Além disso, os pesquisadores usaram modelos de computador para obter medições mais precisas da pressão e temperatura na fronteira núcleo-manto de Mercúrio, além de simular as condições físicas sob as quais grafite ou diamante seriam estáveis. Tais modelos de computador, de acordo com Lin, nos contam sobre as estruturas fundamentais do interior de um planeta.
Os experimentos mostraram que minerais como a olivina provavelmente se formaram no manto — uma descoberta que foi consistente com estudos anteriores. No entanto, a equipe também descobriu que adicionar enxofre à mistura química fez com que ela se solidificasse apenas em temperaturas muito mais altas.

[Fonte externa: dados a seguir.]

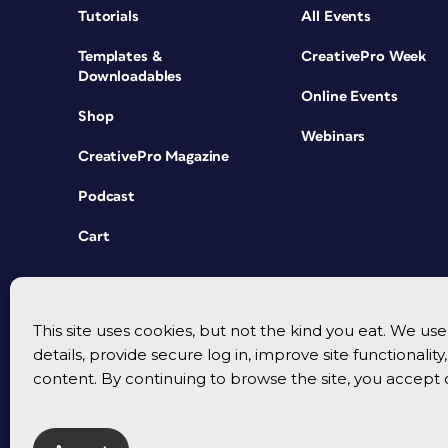
Tutorials
All Events
Templates &
CreativePro Week
Downloadables
Online Events
Shop
Webinars
CreativePro Magazine
Podcast
Cart
This site uses cookies, but not the kind you eat. We u
details, provide secure log in, improve site functionalit
content. By continuing to browse the site, you accept 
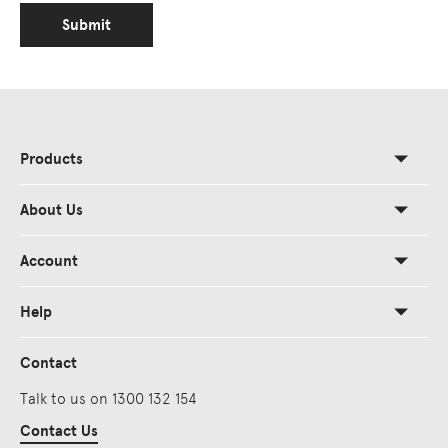
Submit
Products
About Us
Account
Help
Contact
Talk to us on 1300 132 154
Contact Us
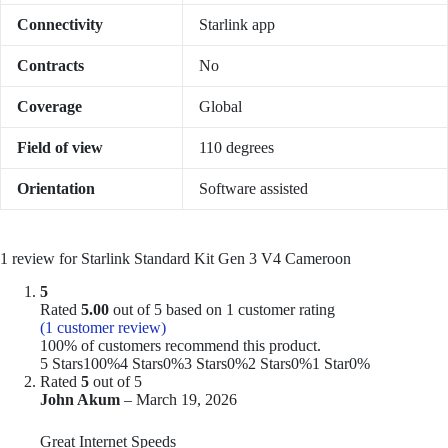
Connectivity
Starlink app
Contracts
No
Coverage
Global
Field of view
110 degrees
Orientation
Software assisted
1 review for
Starlink Standard Kit Gen 3 V4 Cameroon
5
Rated
5.00
out of 5 based on
1
customer rating
(
1
customer review)
100% of customers recommend this product.
5 Stars
100%
4 Stars
0%
3 Stars
0%
2 Stars
0%
1 Star
0%
Rated
5
out of 5
John Akum
–
March 19, 2026
Great Internet Speeds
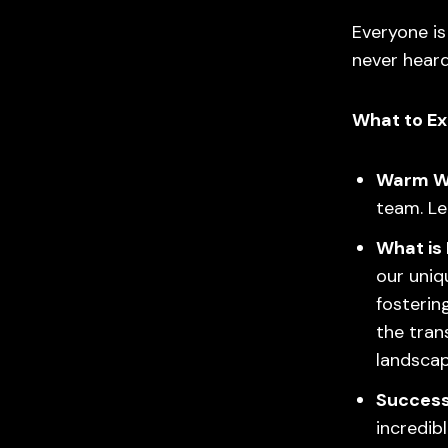
Everyone i
never heard
What to Ex
Warm W
team. Le
What is
our uniq
fosterin
the tran
landscap
Success
incredi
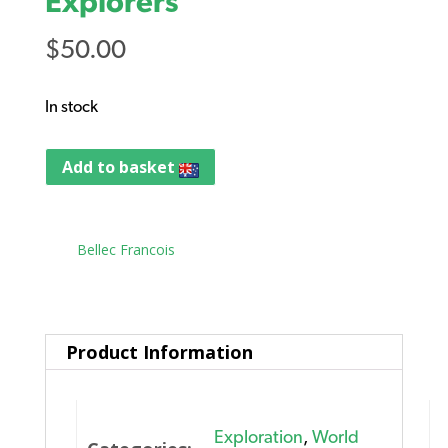
Explorers
$
50.00
In stock
Add to basket
Tag:
Bellec Francois
Product Information
Exploration
,
World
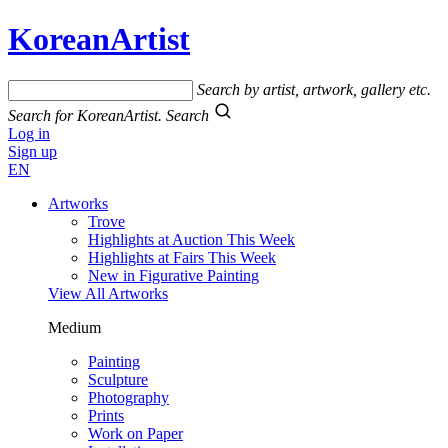
KoreanArtist
Search by artist, artwork, gallery etc.
Search for KoreanArtist.
Search
Log in
Sign up
EN
Artworks
Trove
Highlights at Auction This Week
Highlights at Fairs This Week
New in Figurative Painting
View All Artworks
Medium
Painting
Sculpture
Photography
Prints
Work on Paper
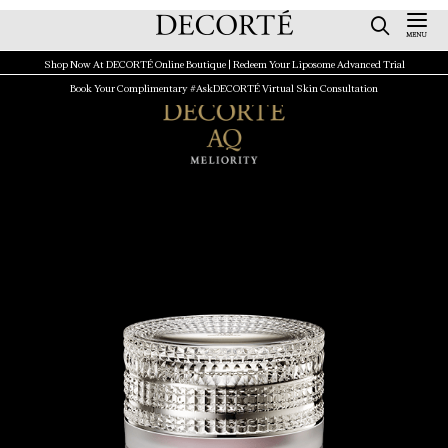
Shop Now At DECORTÉ Online Boutique | Redeem Your Liposome Advanced Trial
Book Your Complimentary #AskDECORTÉ Virtual Skin Consultation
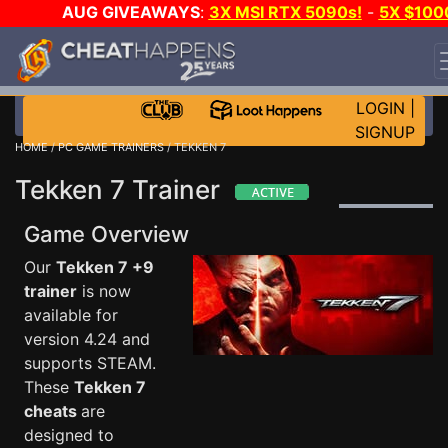
AUG GIVEAWAYS
:
3X MSI RTX 5090s!
-
5X $100
STEAM WALLET!
-
GOW E-DAY GAME-A-DAY!
WANT
EVEN MORE CH?
JOIN THE CLUB!
LOGIN
|
SIGNUP
HOME
/
PC GAME TRAINERS
/ TEKKEN 7
Tekken 7 Trainer
Game Overview
Our
Tekken 7 +9
trainer
is now
available for
version 4.24 and
supports STEAM.
These
Tekken 7
cheats
are
designed to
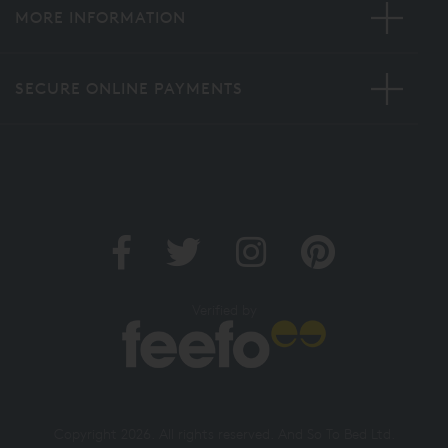
MORE INFORMATION
SECURE ONLINE PAYMENTS
Verified by
Copyright 2026. All rights reserved. And So To Bed Ltd.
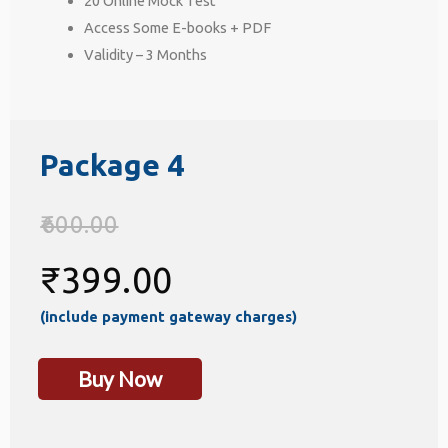
20 Online Mock Test
Access Some E-books + PDF
Validity – 3 Months
Package 4
600.00
₹
399.00
(include payment gateway charges)
Buy Now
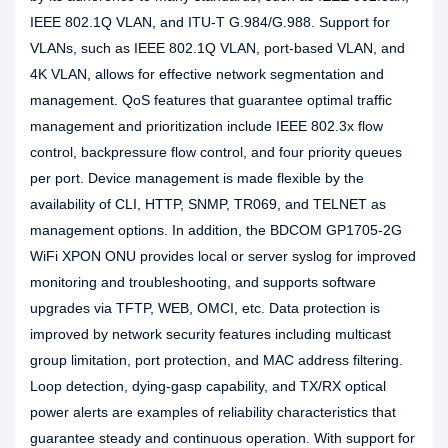
IEEE 802.1Q VLAN, and ITU-T G.984/G.988. Support for
VLANs, such as IEEE 802.1Q VLAN, port-based VLAN, and
4K VLAN, allows for effective network segmentation and
management. QoS features that guarantee optimal traffic
management and prioritization include IEEE 802.3x flow
control, backpressure flow control, and four priority queues
per port. Device management is made flexible by the
availability of CLI, HTTP, SNMP, TR069, and TELNET as
management options. In addition, the BDCOM GP1705-2G
WiFi XPON ONU provides local or server syslog for improved
monitoring and troubleshooting, and supports software
upgrades via TFTP, WEB, OMCI, etc. Data protection is
improved by network security features including multicast
group limitation, port protection, and MAC address filtering.
Loop detection, dying-gasp capability, and TX/RX optical
power alerts are examples of reliability characteristics that
guarantee steady and continuous operation. With support for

Essas condições são mais favoráveis para a formação de diamantes. De fato, as simulações de computador da equipe mostraram que, sob essas condições revisadas, os diamantes podem ter se cristalizado quando o núcleo interno de Mercúrio se solidificou. Como era menos denso que o núcleo, ele então flutuou até o limite núcleo-manto. Os cálculos também mostraram que os diamantes, se presentes, formam uma camada com uma espessura média de cerca de 9 milhas (15 km).
Minerar essas gemas não é exatamente viável, no entanto. Além das temperaturas extremas do planeta, os diamantes estão muito profundos — cerca de 300 milhas (485 km) abaixo da superfície — para serem extraídos.
Mas as pedras preciosas são importantes por um motivo diferente: elas podem ser responsáveis pelo campo magnético de Mercúrio. Os diamantes podem ajudar a transferir calor entre o núcleo e o manto, o que criaria diferenças de temperatura e faria o ferro líquido girar, criando assim um campo magnético, explicou Lin.
Os resultados também podem ajudar a explicar como as águas ricas em carbono exoplanetas evoluir. “Os processos que levaram à formação de uma camada de diamante em Mercúrio também podem ter ocorrido em outros planetas, potencialmente deixando assinaturas semelhantes”, disse Lin.
Mais pistas podem vir da BepiColombo, uma missão conjunta da Agência Espacial Europeia e da Agência de Exploração Aeroespacial do Japão. Lançada em 2018, a espaçonave está programada para começar a orbitar Mercúrio em 2025.